::: DOCUMENT EXCERPT :::
Wow...yeah without seperating the mothers and knowing who is in each breeding...you don;'t have much hope. Being a good breeder is in part keeping GOOD records. You can't possibly keep good records with a mixed tank of babies like this. In the future I highly recommend giving each expecting mother her own 10 gallon tank.


----------



## Laigaie (Mar 7, 2011)

I would argue that you most certainly can keep good records if you have multiple mothers in one tank. You're just going to have trouble if those litters are expecting similar young and are of close enough age that you cannot identify them by size, as in this case.


----------



## SarahY (Nov 6, 2008)

> I would argue that you most certainly can keep good records if you have multiple mothers in one tank.


Absolutely, if you litter say a Dutch and a silver fox together, then yes it's easy to keep good records 



> Being a good breeder is in part keeping GOOD records.


I would also just like to say that while many successful mouse fanciers keep records, and many more don't. You've got to do what's right for you  In Tony Cooke's book "Exhibition and Pet Mice" he advocates keeping strict records. In Tony Jones' book "Encyclopedia of Pet Mice" he says time spent writing up records is time you could be spending with your mice. Both fanciers were very, very successful in the UK showing fancy.


----------



## Autumn2005 (Apr 21, 2010)

It was a bit of a goof that all three does ended up in the same cage at the same time, and all gave birth. I thought I had a few more days to get them set up, but once they had babies, I didn't want to disturb them. It was actually easy to tell them apart once they had all their fur in. One of the fathers had a vary distinctive face marking he passes on to ALL of his children, regardless of mother, any tans obviously belonged to my tan doe, non-satins belonged to the carrier father, and the identical babies that gave me so much trouble turned out to be all RYs.

Here's a pic of the girls I kept:









I do clean the glass, honest! They just smear it so quick. They like to kick out the food and then sleep in their dish.


----------



## Frizzle (Oct 6, 2011)

Glad to hear it all worked out for you! Don't worry about the scuzzy, one of my girls likes to pick her poop up and stick it to the sides of her tank. Waaaay grosser then a little smeary glass. : P


----------
::: DATA EXCERPT :::
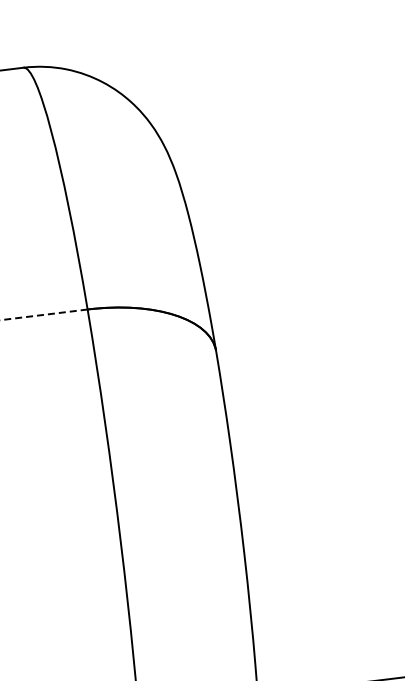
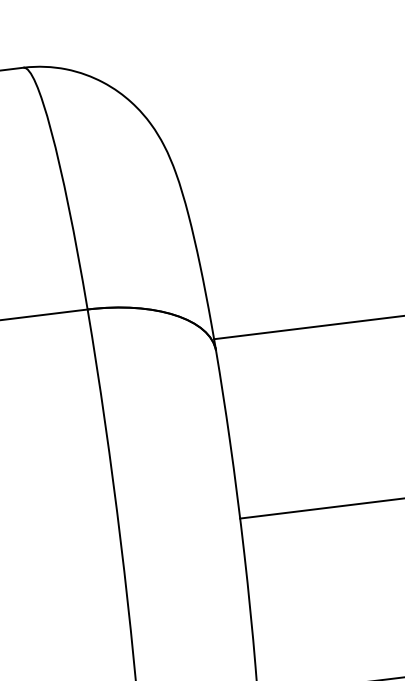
line at (43, 314): dashed -> solid
line at (307, 327): none -> present
line at (320, 508): none -> present
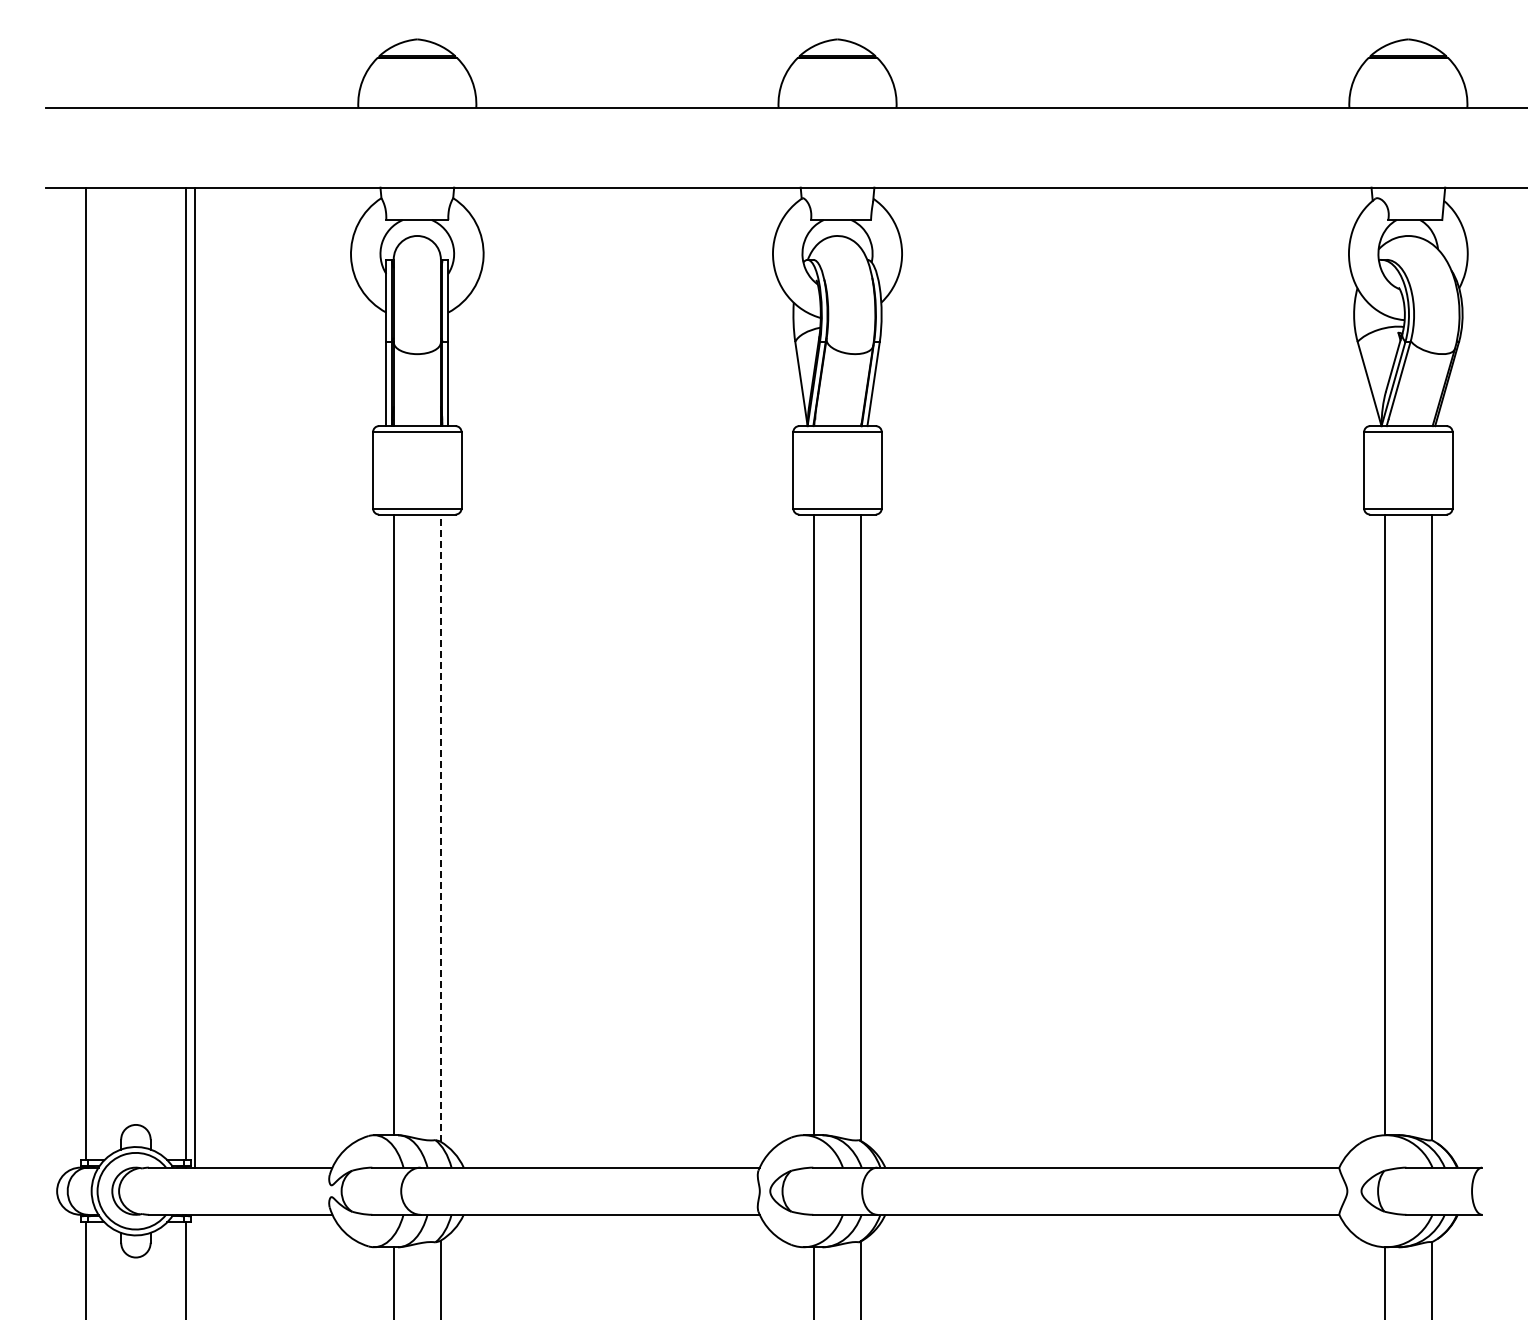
:::
■ EXERCISES TO COMPLETE
**a)** Duplicate everything in the mouse-breeding thread from "Wow...yeah without seperating" down to "in this case.".
**b)** Translate this sentence from the mouse-breeding thread into French: "It was actually easy to tell them apart once they had all their fur in."
**c)** Based on the mouse-breeding thread, do these statements agree with it? Answer yes or no for each and quote the deciding words. (i) In "Encyclopedia of Pet Mice," time spent writing up records is described as time that could be spent with the mice. (ii) The identical babies that caused trouble turned out to be all tans. (iii) The first post recommends giving each expecting mother her own 20 gallon tank.

■ RESULTS IN ORDER
**a)**
Wow...yeah without seperating the mothers and knowing who is in each breeding...you don;'t have much hope. Being a good breeder is in part keeping GOOD records. You can't possibly keep good records with a mixed tank of babies like this. In the future I highly recommend giving each expecting mother her own 10 gallon tank.


----------



## Laigaie (Mar 7, 2011)

I would argue that you most certainly can keep good records if you have multiple mothers in one tank. You're just going to have trouble if those litters are expecting similar young and are of close enough age that you cannot identify them by size, as in this case.

**b)** En fait, il a été facile de les distinguer une fois que tout leur pelage avait poussé.

**c)**
(i) Yes: "he says time spent writing up records is time you could be spending with your mice"
(ii) No: "the identical babies that gave me so much trouble turned out to be all RYs"
(iii) No: "I highly recommend giving each expecting mother her own 10 gallon tank"